One of the main objections to the use of passwords generated and maintained by the user is that the passwords chosen might readily be guessed. User education is one way to try to resolve the problem. An alternative is to use the system to ensure that the passwords selected are suitable.

Whenever a user enters the system, RACF® invokes the RACROUTE REQUEST=VERIFY function. At this time the user is able to (or might be forced to) change passwords. The installation can devise whatever tests it wishes to ensure that the password supplied meets the required standard.

RACF gives you the ability to specify password-content rules with the SETROPTS command. You can make additional checks, using the exit routines. Because the new-password exit is called by both REQUEST=VERIFY and the PASSWORD command, this exit is a good place to make the additional checks on new passwords.

For example with the SETROPTS command, you can ensure that the password is more than six characters or that it contains an alphanumeric mix.
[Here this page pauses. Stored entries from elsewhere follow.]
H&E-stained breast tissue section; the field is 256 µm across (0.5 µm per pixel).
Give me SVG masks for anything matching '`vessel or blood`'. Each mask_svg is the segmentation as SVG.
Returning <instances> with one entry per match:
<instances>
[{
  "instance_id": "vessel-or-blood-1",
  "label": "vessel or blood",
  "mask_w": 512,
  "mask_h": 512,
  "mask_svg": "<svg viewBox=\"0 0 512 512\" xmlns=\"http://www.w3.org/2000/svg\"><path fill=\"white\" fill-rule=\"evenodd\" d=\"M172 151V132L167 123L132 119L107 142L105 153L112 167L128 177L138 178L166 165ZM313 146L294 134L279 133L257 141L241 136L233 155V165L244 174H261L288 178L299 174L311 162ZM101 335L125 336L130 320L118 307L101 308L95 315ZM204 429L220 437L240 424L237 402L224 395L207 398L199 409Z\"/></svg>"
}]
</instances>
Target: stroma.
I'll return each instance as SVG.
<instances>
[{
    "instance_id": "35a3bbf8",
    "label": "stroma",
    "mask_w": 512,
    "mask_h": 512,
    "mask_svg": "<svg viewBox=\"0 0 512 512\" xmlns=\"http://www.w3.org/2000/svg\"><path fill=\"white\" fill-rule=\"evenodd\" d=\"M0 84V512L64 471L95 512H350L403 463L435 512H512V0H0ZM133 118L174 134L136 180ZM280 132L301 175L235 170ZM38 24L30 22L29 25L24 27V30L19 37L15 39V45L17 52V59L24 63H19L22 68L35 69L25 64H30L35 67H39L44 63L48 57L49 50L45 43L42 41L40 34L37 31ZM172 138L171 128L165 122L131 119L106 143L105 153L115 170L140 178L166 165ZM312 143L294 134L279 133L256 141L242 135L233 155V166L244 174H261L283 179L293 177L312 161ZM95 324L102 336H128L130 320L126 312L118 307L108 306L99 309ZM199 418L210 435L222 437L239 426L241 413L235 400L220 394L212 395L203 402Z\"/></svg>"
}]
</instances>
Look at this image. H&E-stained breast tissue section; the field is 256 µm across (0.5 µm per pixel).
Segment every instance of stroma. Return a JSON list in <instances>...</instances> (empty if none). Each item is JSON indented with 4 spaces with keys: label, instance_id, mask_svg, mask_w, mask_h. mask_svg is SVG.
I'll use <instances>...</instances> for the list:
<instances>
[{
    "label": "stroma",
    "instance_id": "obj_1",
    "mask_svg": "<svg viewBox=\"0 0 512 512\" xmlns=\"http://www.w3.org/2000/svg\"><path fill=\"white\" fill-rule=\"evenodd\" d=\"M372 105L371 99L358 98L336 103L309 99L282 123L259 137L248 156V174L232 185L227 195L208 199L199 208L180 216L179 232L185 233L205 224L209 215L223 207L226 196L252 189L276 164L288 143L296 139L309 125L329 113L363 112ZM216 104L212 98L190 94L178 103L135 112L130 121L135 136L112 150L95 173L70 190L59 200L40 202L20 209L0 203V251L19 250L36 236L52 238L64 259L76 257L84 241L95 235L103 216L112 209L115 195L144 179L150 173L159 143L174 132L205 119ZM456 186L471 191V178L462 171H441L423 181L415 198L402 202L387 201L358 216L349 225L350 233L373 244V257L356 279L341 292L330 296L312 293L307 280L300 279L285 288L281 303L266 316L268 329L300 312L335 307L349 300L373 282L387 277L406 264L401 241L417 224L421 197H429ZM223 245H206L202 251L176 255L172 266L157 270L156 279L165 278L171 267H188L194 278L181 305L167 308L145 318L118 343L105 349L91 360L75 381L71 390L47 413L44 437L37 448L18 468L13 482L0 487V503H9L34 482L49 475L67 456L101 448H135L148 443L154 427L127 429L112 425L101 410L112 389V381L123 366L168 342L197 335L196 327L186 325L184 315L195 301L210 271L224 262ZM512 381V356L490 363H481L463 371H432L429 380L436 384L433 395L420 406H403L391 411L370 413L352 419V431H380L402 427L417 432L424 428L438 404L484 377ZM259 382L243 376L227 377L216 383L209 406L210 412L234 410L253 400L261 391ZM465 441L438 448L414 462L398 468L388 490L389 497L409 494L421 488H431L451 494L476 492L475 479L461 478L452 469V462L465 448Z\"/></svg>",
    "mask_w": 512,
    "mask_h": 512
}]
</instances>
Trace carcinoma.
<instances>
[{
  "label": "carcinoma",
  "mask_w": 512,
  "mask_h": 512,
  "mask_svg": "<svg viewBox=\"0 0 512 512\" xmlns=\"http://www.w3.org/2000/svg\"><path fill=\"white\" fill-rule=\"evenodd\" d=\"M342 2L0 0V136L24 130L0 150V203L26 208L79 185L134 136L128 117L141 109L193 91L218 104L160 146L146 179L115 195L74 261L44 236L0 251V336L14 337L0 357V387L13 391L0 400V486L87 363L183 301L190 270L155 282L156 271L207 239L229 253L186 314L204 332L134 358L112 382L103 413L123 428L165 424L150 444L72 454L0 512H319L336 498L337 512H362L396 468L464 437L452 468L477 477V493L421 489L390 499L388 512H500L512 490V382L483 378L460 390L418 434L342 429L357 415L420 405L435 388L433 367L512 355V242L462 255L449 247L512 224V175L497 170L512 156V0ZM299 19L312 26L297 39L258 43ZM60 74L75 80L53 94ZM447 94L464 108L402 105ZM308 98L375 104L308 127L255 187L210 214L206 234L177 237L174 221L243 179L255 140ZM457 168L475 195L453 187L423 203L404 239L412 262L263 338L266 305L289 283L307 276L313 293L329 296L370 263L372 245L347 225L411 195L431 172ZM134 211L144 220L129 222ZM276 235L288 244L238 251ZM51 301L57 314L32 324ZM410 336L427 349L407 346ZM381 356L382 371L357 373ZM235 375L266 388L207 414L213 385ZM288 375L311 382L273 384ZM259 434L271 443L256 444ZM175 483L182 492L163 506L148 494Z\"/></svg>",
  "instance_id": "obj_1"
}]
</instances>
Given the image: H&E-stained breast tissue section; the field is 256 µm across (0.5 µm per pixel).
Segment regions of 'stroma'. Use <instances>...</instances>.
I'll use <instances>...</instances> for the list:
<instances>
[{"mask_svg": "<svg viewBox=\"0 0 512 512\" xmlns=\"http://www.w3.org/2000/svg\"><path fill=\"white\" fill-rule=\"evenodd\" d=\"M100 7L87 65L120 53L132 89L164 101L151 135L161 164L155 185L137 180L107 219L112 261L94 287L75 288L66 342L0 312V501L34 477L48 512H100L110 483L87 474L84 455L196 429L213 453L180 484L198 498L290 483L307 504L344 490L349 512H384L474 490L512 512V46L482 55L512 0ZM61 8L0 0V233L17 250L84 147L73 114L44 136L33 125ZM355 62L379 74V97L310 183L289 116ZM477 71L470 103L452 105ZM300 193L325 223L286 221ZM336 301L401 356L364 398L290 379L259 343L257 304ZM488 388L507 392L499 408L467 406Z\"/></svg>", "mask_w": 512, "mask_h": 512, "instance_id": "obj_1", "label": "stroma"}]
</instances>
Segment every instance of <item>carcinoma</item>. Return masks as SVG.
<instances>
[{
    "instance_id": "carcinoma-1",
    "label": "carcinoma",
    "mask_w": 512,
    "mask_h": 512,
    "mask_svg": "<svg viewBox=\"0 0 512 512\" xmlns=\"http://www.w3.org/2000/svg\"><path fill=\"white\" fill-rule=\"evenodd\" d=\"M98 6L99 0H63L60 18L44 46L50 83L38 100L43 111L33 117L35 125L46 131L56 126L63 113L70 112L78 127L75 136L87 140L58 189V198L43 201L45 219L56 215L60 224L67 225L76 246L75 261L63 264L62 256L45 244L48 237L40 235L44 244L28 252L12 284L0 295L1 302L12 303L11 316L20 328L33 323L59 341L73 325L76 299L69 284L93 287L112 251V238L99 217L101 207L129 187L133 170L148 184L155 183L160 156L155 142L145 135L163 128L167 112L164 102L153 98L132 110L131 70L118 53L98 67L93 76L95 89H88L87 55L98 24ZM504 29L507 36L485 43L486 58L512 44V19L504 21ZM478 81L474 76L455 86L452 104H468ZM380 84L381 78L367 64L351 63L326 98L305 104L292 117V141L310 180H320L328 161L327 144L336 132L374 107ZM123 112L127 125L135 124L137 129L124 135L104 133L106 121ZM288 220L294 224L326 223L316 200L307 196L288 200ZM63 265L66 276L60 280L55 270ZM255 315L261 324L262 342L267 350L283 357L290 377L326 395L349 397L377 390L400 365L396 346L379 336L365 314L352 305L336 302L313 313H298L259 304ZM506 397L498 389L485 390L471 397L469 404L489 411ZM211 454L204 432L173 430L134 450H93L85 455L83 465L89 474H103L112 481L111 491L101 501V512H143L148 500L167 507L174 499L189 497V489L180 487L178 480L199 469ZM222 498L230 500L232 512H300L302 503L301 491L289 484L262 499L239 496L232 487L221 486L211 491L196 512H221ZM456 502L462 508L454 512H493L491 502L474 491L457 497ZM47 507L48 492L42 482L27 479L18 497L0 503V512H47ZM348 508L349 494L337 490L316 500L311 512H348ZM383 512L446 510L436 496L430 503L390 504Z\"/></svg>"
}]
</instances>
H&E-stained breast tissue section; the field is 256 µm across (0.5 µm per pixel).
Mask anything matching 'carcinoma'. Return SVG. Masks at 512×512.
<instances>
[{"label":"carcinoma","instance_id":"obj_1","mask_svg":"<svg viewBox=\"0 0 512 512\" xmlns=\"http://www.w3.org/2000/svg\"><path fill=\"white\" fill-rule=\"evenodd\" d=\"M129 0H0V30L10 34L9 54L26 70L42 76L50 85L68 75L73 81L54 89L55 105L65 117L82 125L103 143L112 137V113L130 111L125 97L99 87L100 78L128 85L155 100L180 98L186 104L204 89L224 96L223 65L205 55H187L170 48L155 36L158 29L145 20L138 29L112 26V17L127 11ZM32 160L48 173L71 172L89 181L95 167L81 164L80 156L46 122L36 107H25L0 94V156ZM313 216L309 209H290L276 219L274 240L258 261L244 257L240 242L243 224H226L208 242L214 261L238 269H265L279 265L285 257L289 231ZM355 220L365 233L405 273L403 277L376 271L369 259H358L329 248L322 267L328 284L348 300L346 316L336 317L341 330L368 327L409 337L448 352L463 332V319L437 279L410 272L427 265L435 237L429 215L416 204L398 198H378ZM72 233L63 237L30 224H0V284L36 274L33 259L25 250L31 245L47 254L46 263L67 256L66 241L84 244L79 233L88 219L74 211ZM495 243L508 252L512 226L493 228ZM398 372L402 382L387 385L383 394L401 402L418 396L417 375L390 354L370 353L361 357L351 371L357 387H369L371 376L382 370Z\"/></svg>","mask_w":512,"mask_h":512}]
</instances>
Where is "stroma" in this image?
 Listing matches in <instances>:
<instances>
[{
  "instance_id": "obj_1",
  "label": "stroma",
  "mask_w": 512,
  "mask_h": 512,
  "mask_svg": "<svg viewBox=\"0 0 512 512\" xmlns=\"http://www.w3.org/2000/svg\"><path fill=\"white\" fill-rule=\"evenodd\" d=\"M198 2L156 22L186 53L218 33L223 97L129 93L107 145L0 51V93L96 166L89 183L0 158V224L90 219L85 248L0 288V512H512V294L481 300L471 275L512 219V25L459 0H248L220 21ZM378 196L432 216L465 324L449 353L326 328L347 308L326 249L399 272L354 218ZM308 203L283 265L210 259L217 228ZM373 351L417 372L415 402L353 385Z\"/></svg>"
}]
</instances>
With an exit, more complex tests can disallow names, months, user IDs, and group names, or detect trivial usage of alphanumeric mixes such as JAN98 and FEB01.

The use of the new-password exit augments the installation's syntax rules. Be sure that the exit and the syntax rules do not contradict each other. For example, if the installation requires that passwords contain all numerics and the exit requires an alphabetic character in the password, you cannot create a new password.